(Entries shown Opens)

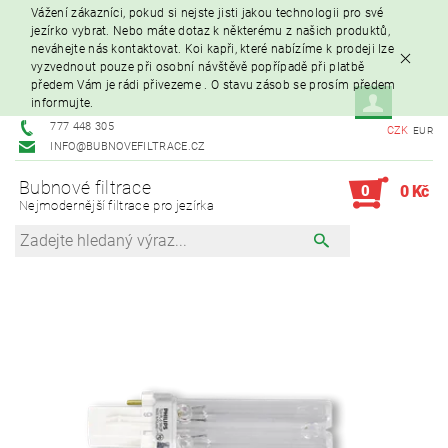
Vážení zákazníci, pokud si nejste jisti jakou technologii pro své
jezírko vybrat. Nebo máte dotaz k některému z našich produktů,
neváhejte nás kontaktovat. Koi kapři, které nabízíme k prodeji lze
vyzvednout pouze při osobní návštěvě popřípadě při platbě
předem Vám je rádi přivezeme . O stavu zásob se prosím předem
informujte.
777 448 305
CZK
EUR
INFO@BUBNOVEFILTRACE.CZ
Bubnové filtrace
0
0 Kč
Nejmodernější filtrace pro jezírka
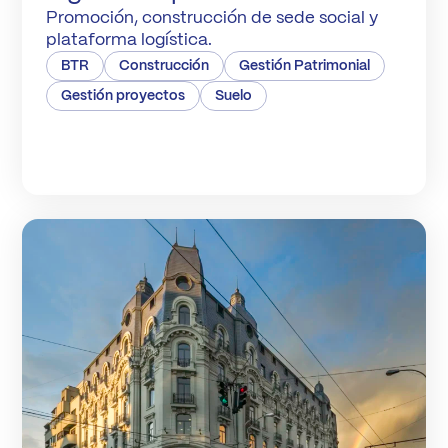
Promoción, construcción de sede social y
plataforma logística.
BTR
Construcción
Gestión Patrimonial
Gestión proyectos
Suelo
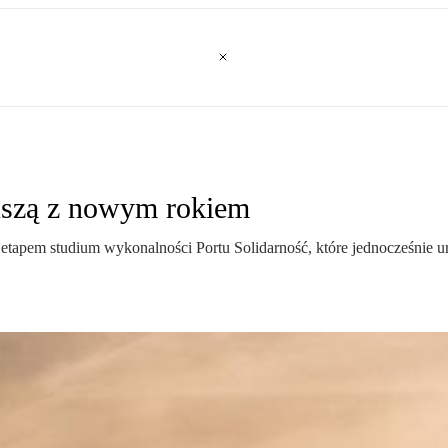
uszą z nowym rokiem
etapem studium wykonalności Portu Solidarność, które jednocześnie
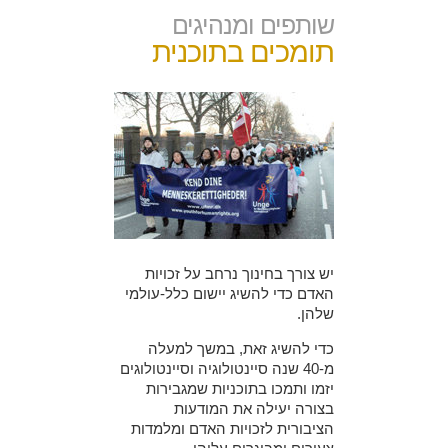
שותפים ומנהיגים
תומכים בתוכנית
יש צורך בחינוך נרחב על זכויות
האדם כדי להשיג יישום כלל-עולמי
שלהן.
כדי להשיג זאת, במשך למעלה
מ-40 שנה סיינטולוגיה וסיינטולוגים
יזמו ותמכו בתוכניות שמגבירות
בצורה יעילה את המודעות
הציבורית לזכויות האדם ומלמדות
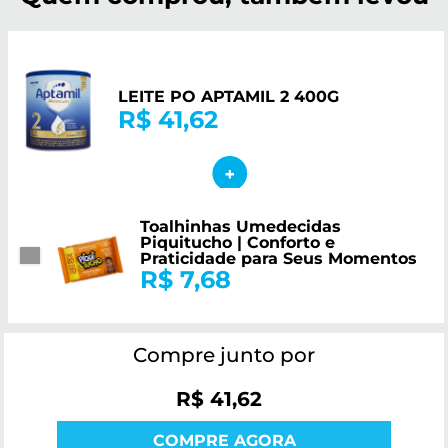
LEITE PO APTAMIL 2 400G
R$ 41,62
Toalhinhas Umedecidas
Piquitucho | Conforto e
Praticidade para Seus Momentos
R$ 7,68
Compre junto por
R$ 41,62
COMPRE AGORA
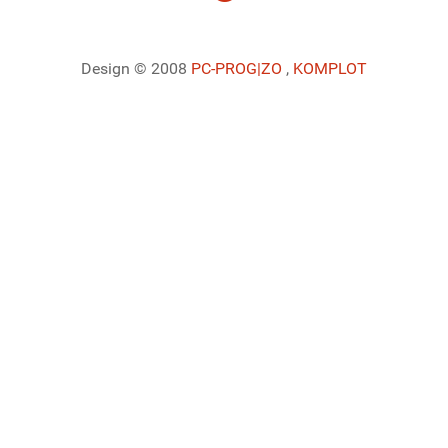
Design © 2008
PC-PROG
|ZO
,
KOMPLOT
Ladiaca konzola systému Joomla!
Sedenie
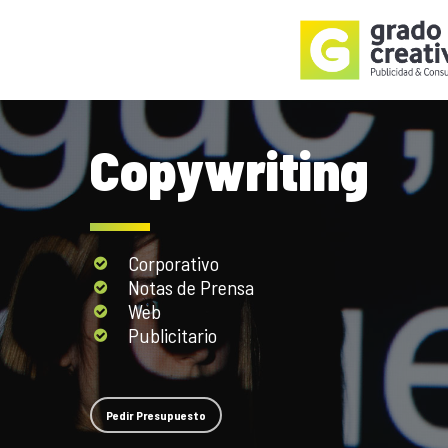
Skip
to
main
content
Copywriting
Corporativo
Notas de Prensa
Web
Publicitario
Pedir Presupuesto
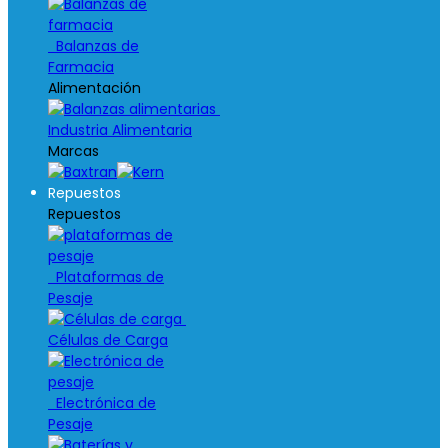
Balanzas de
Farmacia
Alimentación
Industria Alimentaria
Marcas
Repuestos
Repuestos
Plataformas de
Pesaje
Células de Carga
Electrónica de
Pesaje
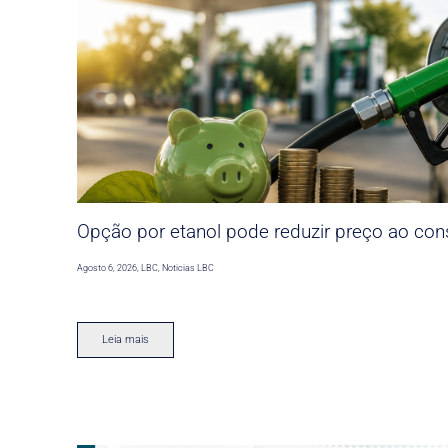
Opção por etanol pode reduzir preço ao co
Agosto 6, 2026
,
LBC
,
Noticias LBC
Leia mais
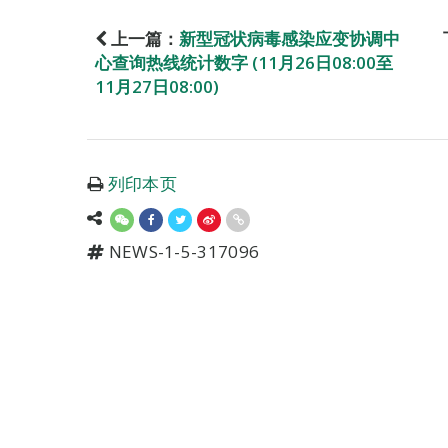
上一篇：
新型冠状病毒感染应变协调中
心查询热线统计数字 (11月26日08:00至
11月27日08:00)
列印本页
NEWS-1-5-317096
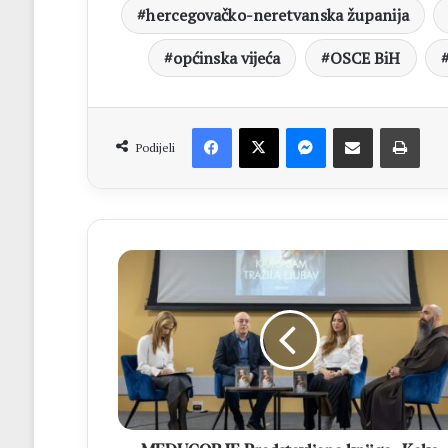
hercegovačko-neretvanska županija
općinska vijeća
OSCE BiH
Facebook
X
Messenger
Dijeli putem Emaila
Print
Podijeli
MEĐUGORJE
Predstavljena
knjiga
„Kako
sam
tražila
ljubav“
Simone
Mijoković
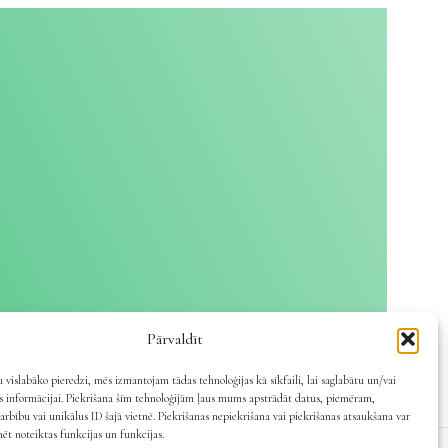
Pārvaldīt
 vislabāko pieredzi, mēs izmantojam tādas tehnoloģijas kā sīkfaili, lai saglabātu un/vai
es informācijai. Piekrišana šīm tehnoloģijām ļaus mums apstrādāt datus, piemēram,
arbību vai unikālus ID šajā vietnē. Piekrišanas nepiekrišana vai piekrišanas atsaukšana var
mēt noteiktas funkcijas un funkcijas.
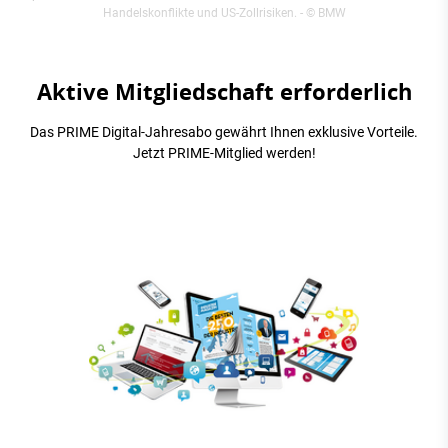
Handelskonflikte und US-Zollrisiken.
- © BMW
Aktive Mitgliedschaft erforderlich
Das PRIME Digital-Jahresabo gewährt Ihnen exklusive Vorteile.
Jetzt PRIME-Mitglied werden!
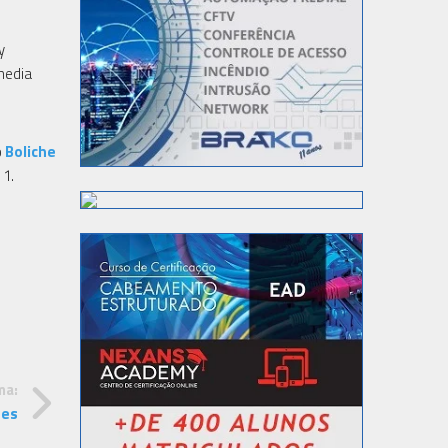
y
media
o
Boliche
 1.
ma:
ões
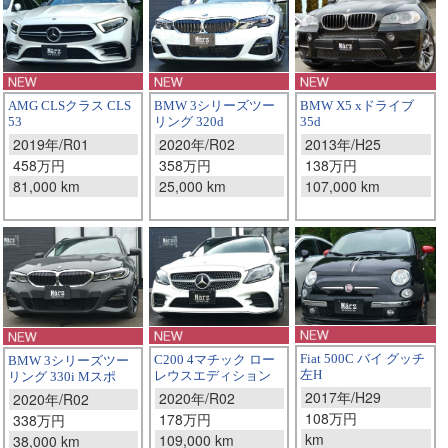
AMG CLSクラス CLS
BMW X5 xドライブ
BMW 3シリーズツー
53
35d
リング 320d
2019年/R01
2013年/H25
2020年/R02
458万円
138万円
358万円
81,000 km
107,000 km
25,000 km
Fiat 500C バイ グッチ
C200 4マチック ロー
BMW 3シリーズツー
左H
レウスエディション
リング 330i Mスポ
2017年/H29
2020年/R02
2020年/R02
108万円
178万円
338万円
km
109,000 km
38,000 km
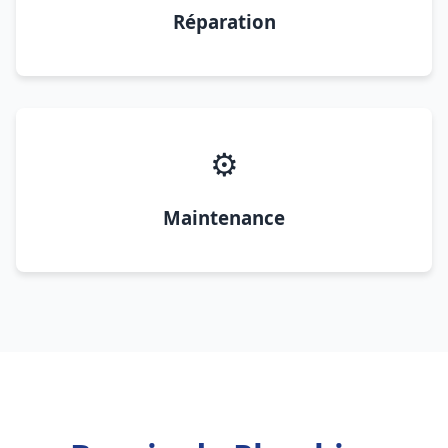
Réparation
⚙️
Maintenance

(Entries shown Closes)

*What needs to be done:*
Only the lines containing the string "להשיג" are needed; pull them out of the records.

*Exercise answer:*
האדם כדי להשיג יישום כלל-עולמי
כדי להשיג זאת, במשך למעלה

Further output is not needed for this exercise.